"Tolong tenang" bisik Ran ditelinga Alfa.
Alfa mengangkat kepalanya.
"Raaannn..." Ucap Alfa yang Menatap wajah Ran.
Ran masih memegang wajah Alfa, sambil tersenyum.
"(syukurlah,dia sudah lebih tenang), aku mohon, bisakah kau tidak seperti itu lagi, aku sedikit takut. Aku bukan wanita yang seperti itu (dengan kata lain wanita penggoda)" ucap Ran.
Alfa mengangguk patuh, Kemudian Alfa menjauh dari Ran. Dan Ran duduk turun dari kasur untuk mengeringkan rambutnya dimeja rias. Ran tidak berganti pakaian, dia masih memakai jubah setelah mandi yang tadi. Ran berjalan kembali ke kasur.
"maafkan aku (aku benar-benar gila), ayo kita tidur".
Alfa membuka kemeja nya, Alfa dan Ran tidur bersama, Alfa tidur sambil memeluk Ran dari belakang.
"kenapa dia selalu tidur disini sambil memelukku? Aku tidak bisa tidur kalau begini. Suara nafasnya sangat terasa" batin Ran
"kenapa belum tidur?" Alfa Berbisik ditelinga Ran.
"bagaimana kau bisa tahu?" Tanya Ran.
"itu tidak penting,, sekarang tidurlah, turuti perkataanku" ucap Alfa.
"Huf, Aku tidak bisa melawannya lagi." batin Ran yang menghela nafas kecil.
Keesokan paginya, Alfa bangun duluan, dan langsung bersiap-siap, setelah bersiap Alfa langsung kebawah dan menyuruh semua pelayan untuk menyiapkan semua kebutuhan piknik. Lalu di kamar, Ran baru bangun tidur, dan melihat disampingnya Alfa sudah tidak ada.
"dia sudah bangun?" Batin Ran.
Ran langsung pergi kekamar mandi, setelah mandi, Ran memakai gaun ringan berwarna navy dan turun kebawah. Saat ingin menuruni tangga, dia melihat Alfa sudah siap.
"kau sudah bangun?" Ucap Alfa.
"(dia tampan sekali meski saat memakai pakaian casual) iya, aku sudah siap" kata Ran.
"(dia mau ikut juga? Kukira dia memberikan waktu untuk diriku sendiri. Apa dia tidak sibuk, Sudahlah, aku akan menikmati piknik ini. Pasti akan menyenangkan), Baik," jawab Ran.
Ran tersenyum dan turun,
"kemarikan keranjang makanan dan minumannya, aku akan memegangnya" Ran meminta kepada pelayan.
"ini nona" pelayan tersebut menyerahkan keranjang makanan.
"terimakasih" ucap Ran.
Ran tersenyum sangat cantik karena sangat senang akan pergi piknik, Ran sangat suka dengan alam terbuka dan pemandangan. Dia juga suka tumbuhan sebab dia sudah terbiasa jalan-jalan di hutan. Alfa terus melirik Ran sesekali karena terpesona pada senyum Ran yang jarang dilihat olehnya, dan Ran yang menyadari hal itu merasa canggung.
"ayo kita pergi" kata Alfa sambil memegang tangan Ran.

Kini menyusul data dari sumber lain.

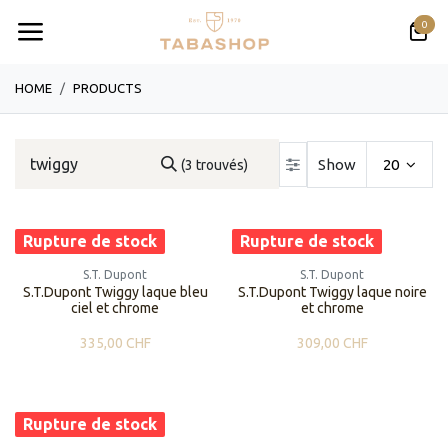
Se rendre au contenu
0
HOME
PRODUCTS
Show
20
(3 trouvés)
Rupture de stock
Rupture de stock
S.T. Dupont
S.T. Dupont
S.T.Dupont Twiggy laque bleu
S.T.Dupont Twiggy laque noire
ciel et chrome
et chrome
335,00
CHF
309,00
CHF
Rupture de stock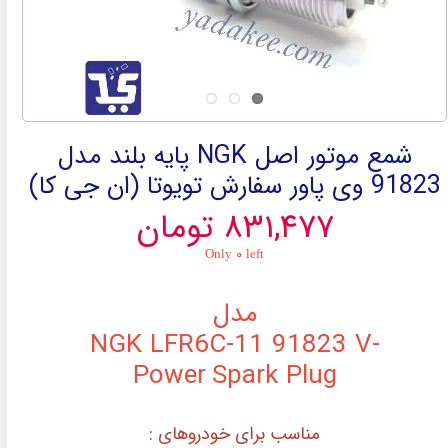
شمع موتور اصل NGK پایه بلند مدل
91823 وی پاور سفارش تویوتا (ان جی کا)
۸۳۱,۴۷۷ تومان
Only ۰ left
مدل
NGK LFR6C-11 91823 V-
Power
Spark Plug
مناسب برای خودروهای :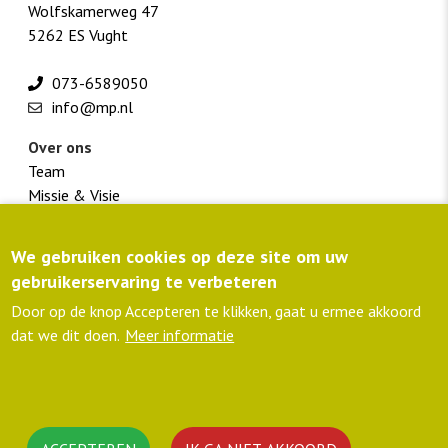
Wolfskamerweg 47
5262 ES Vught
073-6589050
info@mp.nl
Over ons
Team
Missie & Visie
Werken bij M+P
We gebruiken cookies op deze site om uw
Footer
Klantportaal
gebruikerservaring te verbeteren
menu
Routebeschrijving
colofon
Privacyverklaring
Door op de knop Accepteren te klikken, gaat u ermee akkoord
lid NLingenieurs
dat we dit doen.
Meer informatie
ISO 9001 gecertificeerd
C02-Prestatieladder
Volg ons
Linkedin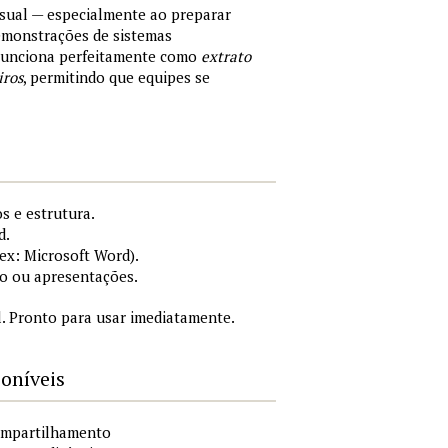
sual — especialmente ao preparar
demonstrações de sistemas
 Funciona perfeitamente como
extrato
iros
, permitindo que equipes se
s e estrutura.
d.
x: Microsoft Word).
o ou apresentações.
. Pronto para usar imediatamente.
poníveis
compartilhamento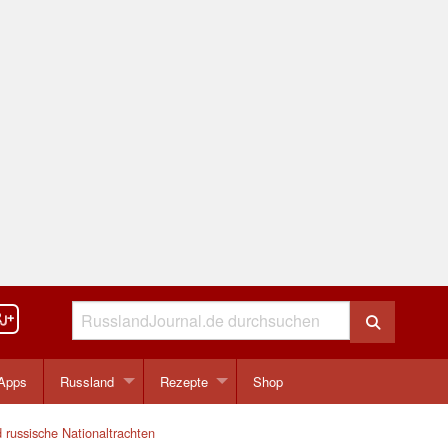
Apps
Russland
Rezepte
Shop
 russische Nationaltrachten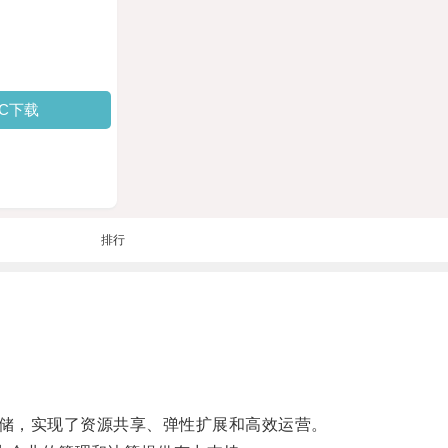
PC下载
排行
储，实现了资源共享、弹性扩展和高效运营。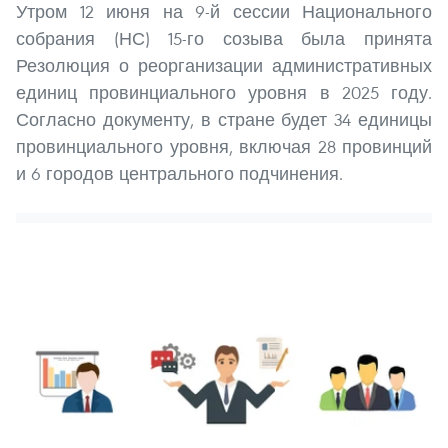
Утром 12 июня на 9-й сессии Национального
собрания (НС) 15-го созыва была принята
Резолюция о реорганизации административных
единиц провинциального уровня в 2025 году.
Согласно документу, в стране будет 34 единицы
провинциального уровня, включая 28 провинций
и 6 городов центрального подчинения.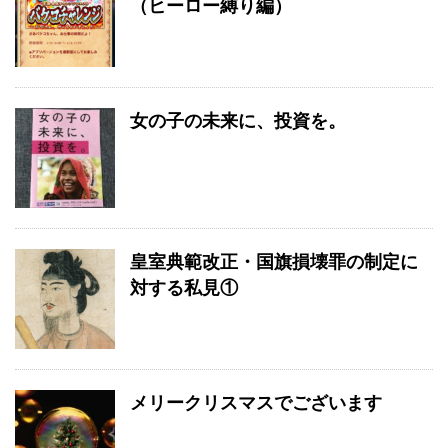
（ヒーロー縛り編）
女の子の未来に、投資を。
皇室典範改正・国旗損壊罪の制定に
対する私見①
メリークリスマスでございます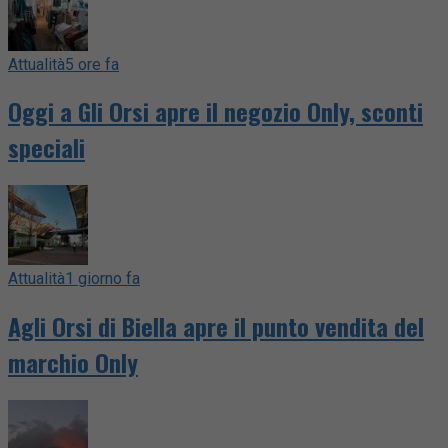
Attualità
5 ore fa
Oggi a Gli Orsi apre il negozio Only, sconti
speciali
Attualità
1 giorno fa
Agli Orsi di Biella apre il punto vendita del
marchio Only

Semua pelayan yang melihat kejadian tersebut sangat terkejut sekaligus senang.
"iya" balas Ran.
"selamat bersenang-senang tuan muda dan nona Ran" Ucap semua pelayan.
"kami pergi dulu" kata Ran lalu melambai ke arah semua pelayan.
"dia keliatan senang pergi piknik, tapi, aku belum sama sekali melakukan piknik" batin Alfa.
Alfa merasa cemas, Alfa takut kalau dia akan berbuat hal yang tidak disukai oleh Ran. dia tidak tau apa saja yang harus dilakukan saat piknik.
Alfa tidak berhenti menatap Ran, semua pelayan yang melihat berkata
"tuan muda sepertinya sangat menyukai nona Ran, bagaimana tidak, nona Ran adalah wanita tercantik dan sangat baik yang pernah aku lihat dan temui selama ini, nona Ran sangat beruntung. Mereka berdua sangat cocok dan romantis sekali".
Namun di situasi yang menyenangkan itu, terdapat satu pelayan perempuan yang tidak menyukai Ran, karena pelayan itu sangat menyukai tuan muda dari dulu. dia sangat terobsesi pada tuan muda. dia berdiri dibelakang semua pelayan sambil menggigit jarinya seperti orang yang tidak waras sambil menatap tajam Ran. Nama pelayan itu adalah Izah.